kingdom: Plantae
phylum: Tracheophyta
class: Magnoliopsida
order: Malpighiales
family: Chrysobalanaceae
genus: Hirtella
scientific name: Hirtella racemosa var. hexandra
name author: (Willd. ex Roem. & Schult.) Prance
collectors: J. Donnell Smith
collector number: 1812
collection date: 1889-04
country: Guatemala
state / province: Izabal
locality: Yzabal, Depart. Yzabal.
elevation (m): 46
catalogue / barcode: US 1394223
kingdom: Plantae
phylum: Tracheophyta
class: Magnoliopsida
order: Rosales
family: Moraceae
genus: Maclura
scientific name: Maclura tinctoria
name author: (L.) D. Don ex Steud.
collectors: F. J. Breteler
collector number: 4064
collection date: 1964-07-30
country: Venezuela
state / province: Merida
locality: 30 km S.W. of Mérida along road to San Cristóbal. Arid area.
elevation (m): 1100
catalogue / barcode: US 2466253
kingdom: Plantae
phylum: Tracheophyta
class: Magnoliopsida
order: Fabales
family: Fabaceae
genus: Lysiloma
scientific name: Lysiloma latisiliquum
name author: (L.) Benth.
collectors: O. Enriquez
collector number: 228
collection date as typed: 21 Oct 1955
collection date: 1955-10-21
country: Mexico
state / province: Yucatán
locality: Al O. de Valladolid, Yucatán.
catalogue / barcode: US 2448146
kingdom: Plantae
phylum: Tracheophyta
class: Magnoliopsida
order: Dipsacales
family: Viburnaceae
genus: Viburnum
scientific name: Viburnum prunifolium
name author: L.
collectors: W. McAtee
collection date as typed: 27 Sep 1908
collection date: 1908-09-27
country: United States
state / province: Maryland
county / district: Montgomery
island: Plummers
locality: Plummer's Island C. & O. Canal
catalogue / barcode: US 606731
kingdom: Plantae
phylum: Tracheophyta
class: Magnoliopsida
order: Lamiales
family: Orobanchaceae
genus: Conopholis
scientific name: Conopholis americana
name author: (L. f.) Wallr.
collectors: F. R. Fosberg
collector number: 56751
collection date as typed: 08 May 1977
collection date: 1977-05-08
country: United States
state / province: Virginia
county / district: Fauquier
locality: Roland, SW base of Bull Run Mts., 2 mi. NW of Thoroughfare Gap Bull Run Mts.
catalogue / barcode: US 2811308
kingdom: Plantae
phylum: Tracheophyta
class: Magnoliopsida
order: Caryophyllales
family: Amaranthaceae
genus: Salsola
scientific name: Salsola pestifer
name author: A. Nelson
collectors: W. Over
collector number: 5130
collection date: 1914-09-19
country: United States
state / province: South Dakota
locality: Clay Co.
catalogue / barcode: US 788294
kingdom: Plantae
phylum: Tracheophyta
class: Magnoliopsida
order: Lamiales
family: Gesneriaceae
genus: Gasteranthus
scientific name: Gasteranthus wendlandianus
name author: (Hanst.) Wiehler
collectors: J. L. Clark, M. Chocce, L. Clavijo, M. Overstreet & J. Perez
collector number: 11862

**WHAT IS NEEDED**
Copy all of the material above line for line, with no changes to any field name or value.

**SOLUTION TO THIS PROBLEM**
kingdom: Plantae
phylum: Tracheophyta
class: Magnoliopsida
order: Malpighiales
family: Chrysobalanaceae
genus: Hirtella
scientific name: Hirtella racemosa var. hexandra
name author: (Willd. ex Roem. & Schult.) Prance
collectors: J. Donnell Smith
collector number: 1812
collection date: 1889-04
country: Guatemala
state / province: Izabal
locality: Yzabal, Depart. Yzabal.
elevation (m): 46
catalogue / barcode: US 1394223
kingdom: Plantae
phylum: Tracheophyta
class: Magnoliopsida
order: Rosales
family: Moraceae
genus: Maclura
scientific name: Maclura tinctoria
name author: (L.) D. Don ex Steud.
collectors: F. J. Breteler
collector number: 4064
collection date: 1964-07-30
country: Venezuela
state / province: Merida
locality: 30 km S.W. of Mérida along road to San Cristóbal. Arid area.
elevation (m): 1100
catalogue / barcode: US 2466253
kingdom: Plantae
phylum: Tracheophyta
class: Magnoliopsida
order: Fabales
family: Fabaceae
genus: Lysiloma
scientific name: Lysiloma latisiliquum
name author: (L.) Benth.
collectors: O. Enriquez
collector number: 228
collection date as typed: 21 Oct 1955
collection date: 1955-10-21
country: Mexico
state / province: Yucatán
locality: Al O. de Valladolid, Yucatán.
catalogue / barcode: US 2448146
kingdom: Plantae
phylum: Tracheophyta
class: Magnoliopsida
order: Dipsacales
family: Viburnaceae
genus: Viburnum
scientific name: Viburnum prunifolium
name author: L.
collectors: W. McAtee
collection date as typed: 27 Sep 1908
collection date: 1908-09-27
country: United States
state / province: Maryland
county / district: Montgomery
island: Plummers
locality: Plummer's Island C. & O. Canal
catalogue / barcode: US 606731
kingdom: Plantae
phylum: Tracheophyta
class: Magnoliopsida
order: Lamiales
family: Orobanchaceae
genus: Conopholis
scientific name: Conopholis americana
name author: (L. f.) Wallr.
collectors: F. R. Fosberg
collector number: 56751
collection date as typed: 08 May 1977
collection date: 1977-05-08
country: United States
state / province: Virginia
county / district: Fauquier
locality: Roland, SW base of Bull Run Mts., 2 mi. NW of Thoroughfare Gap Bull Run Mts.
catalogue / barcode: US 2811308
kingdom: Plantae
phylum: Tracheophyta
class: Magnoliopsida
order: Caryophyllales
family: Amaranthaceae
genus: Salsola
scientific name: Salsola pestifer
name author: A. Nelson
collectors: W. Over
collector number: 5130
collection date: 1914-09-19
country: United States
state / province: South Dakota
locality: Clay Co.
catalogue / barcode: US 788294
kingdom: Plantae
phylum: Tracheophyta
class: Magnoliopsida
order: Lamiales
family: Gesneriaceae
genus: Gasteranthus
scientific name: Gasteranthus wendlandianus
name author: (Hanst.) Wiehler
collectors: J. L. Clark, M. Chocce, L. Clavijo, M. Overstreet & J. Perez
collector number: 11862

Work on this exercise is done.